Pour pallier ces manques, je vous propose de transformer les objectifs SMART en des objectifs SMART+IES. Pourquoi cela ? Au-delà du fait que, vous en conviendrez, le jeu de mots est joli, c’est surtout parce que cet acronyme permet d’ajouter trois ingrédients essentiels à votre engagement dans la poursuite de vos objectifs13 : la capacité à percevoir ou à recadrer les situations de la vie quotidienne comme intellectuellement stimulantes, divertissantes ou personnellement intéressantes14, 15.

Tableau 1. Liens entre les composantes du modèle de Ford, les objectifs SMART et les objectifs SMART+IES. Les deux « vus » signifient que l’approche approfondit le concept.

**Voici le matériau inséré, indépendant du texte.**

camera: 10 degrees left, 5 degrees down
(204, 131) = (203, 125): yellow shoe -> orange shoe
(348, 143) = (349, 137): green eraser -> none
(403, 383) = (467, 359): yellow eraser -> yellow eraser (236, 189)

Ainsi, les objectifs SMART+IES sont des objectifs qui, en plus d’être SMART, sont Intéressants, Enthousiasmants et Stimulants ! Il ne s’agit donc pas de dénigrer les principesdes buts SMART, mais plutôt de les élaborer pour les rendre davantage motivants.

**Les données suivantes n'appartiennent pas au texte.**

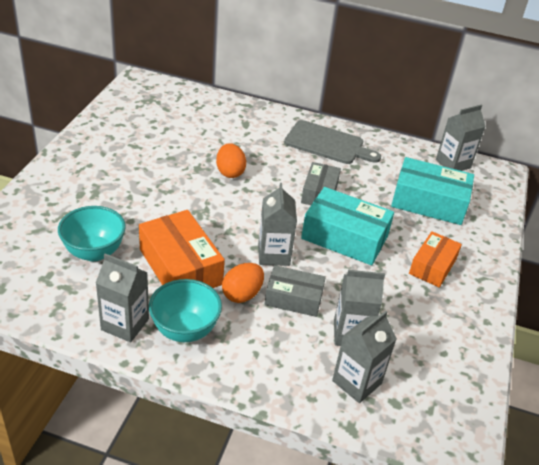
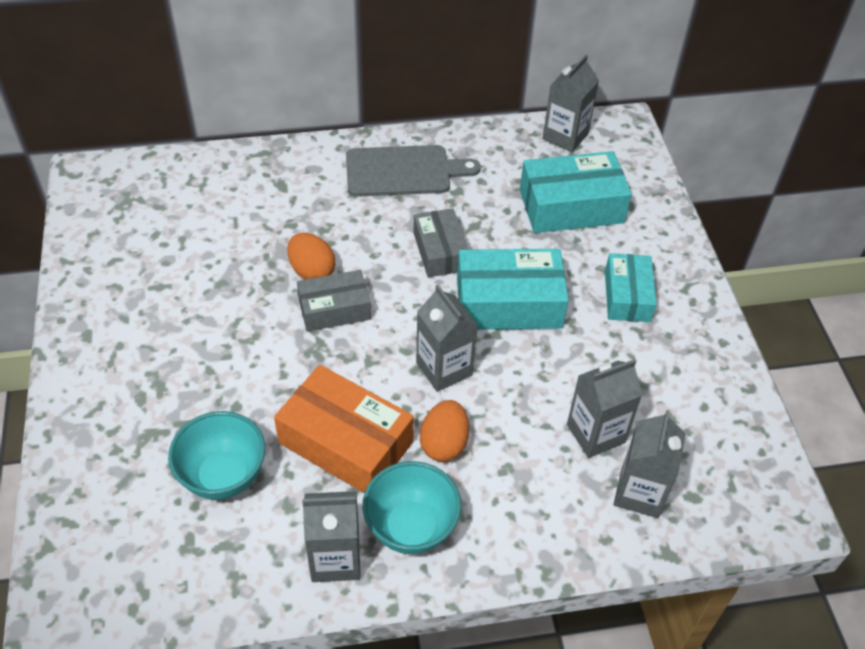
camera: 25 degrees left, 10 degrees up
(293, 298) = (505, 418): grey box -> grey box (334, 309)
(432, 266) = (627, 296): orange box -> turquoise box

Dans ce livre, vous trouverez alors différents types de stratégies spécifiques pour vous aider à rendre vos objectifs plus :

• (I) Intéressants : en augmentant leur importance et leur priorité ;

•(E) Enthousiasmants : en amplifiant les émotions positives qui y sont associées ou en les provoquant ;

• (S) Stimulants : en jouant avec vos croyances au sujet de leur caractère atteignable et réaliste pour les transformer en défis.

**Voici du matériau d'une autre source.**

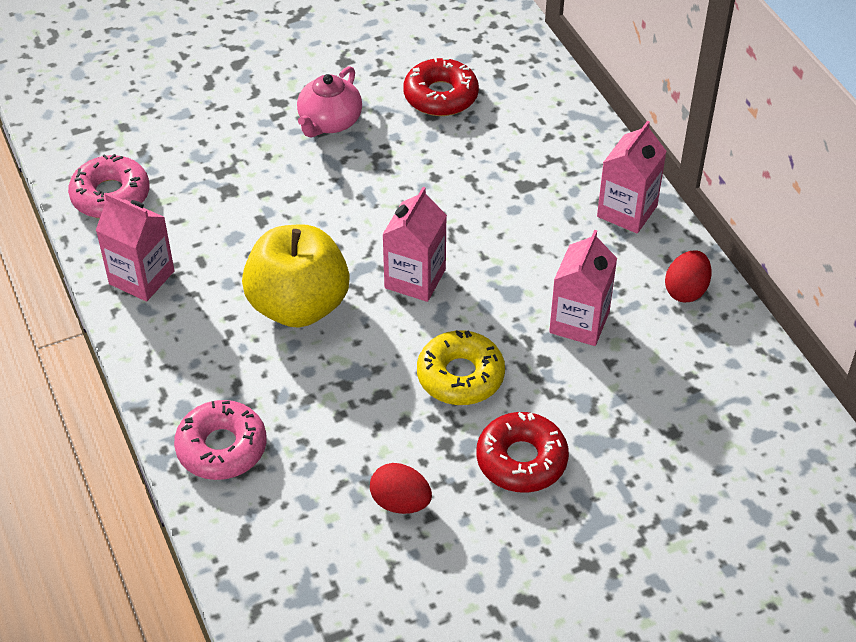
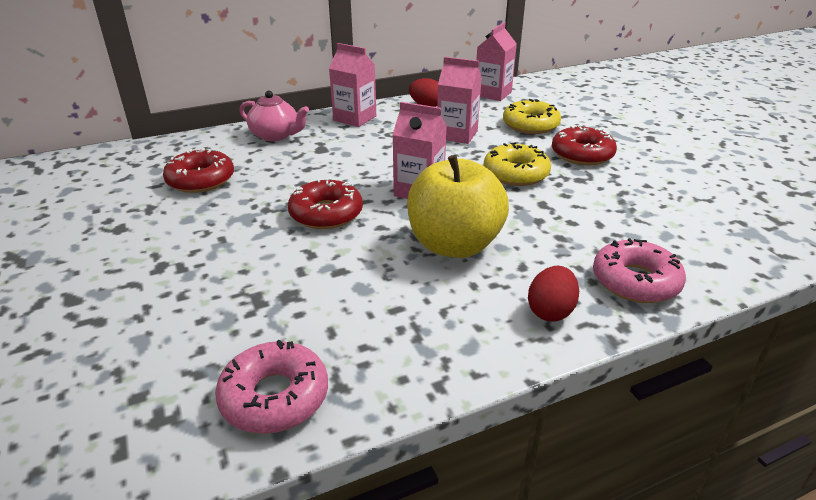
camera: 90 degrees left, 15 degrees down
(141, 277) = (422, 354): pink carton -> pink carton (493, 94)
(329, 122) = (208, 234): pink teapot -> pink teapot (276, 135)
(365, 202) = (326, 214): none -> red donut
(400, 502) = (642, 195): red egg -> red egg (550, 311)
(623, 413) = (530, 125): none -> yellow donut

Chacune de ces stratégies générales se déclinera en plusieurs astuces spécifiques que vous pourrez appliquer à vos propres objectifs, et surtout à ceux que vous avez tendance à procrastiner.

Personnaliser ses tâches

Les stratégies proposées seront agrémentées d’exemples qui sauront (je l’espère !) vous inspirer et stimuler votre créativité pour les adapter à votre situation personnelle. En revanche, vous ne trouverez pas de réponses toutes faites (désolée !), car les solutions uniques ont la qualité rare de ne fonctionner… pour personne16. Au contraire, le but de cet ouvrage sera de vous encourager à personnaliser vos objectifs en vue de les adapter à vos caractéristiques personnelles.

En effet, votre capacité à personnaliser les tâches qui vous sont confiées pour y trouver plus de sens et de plaisir et les aligner avec vos forces et vos intérêts joue un rôle clé dans votre efficacité et dans votre satisfaction à les effectuer17, 18. Les objectifs SMART+IES miseront beaucoup sur cette capacité, car ils vous encourageront à identifier ce que vous pouvez changer au sein des tâches que vous devez ou souhaitez réaliser, notamment lorsque ces dernières vous semblent particulièrement rébarbatives, ennuyeuses ou difficiles, que ce soit :

• aux études (pour réviser vos examens ou rédiger un mémoire/une thèse) ;

• à la maison (pour faire le ménage ou vos démarches administratives) ;

• au travail (pour répondre aux e-mails ou effectuer des activités répétitives) ;

• au chômage (pour préparer votre CV et rédiger des lettres de motivation) ;

• dans vos loisirs (pour faire de l’exercice physique ou pratiquer une activité créative).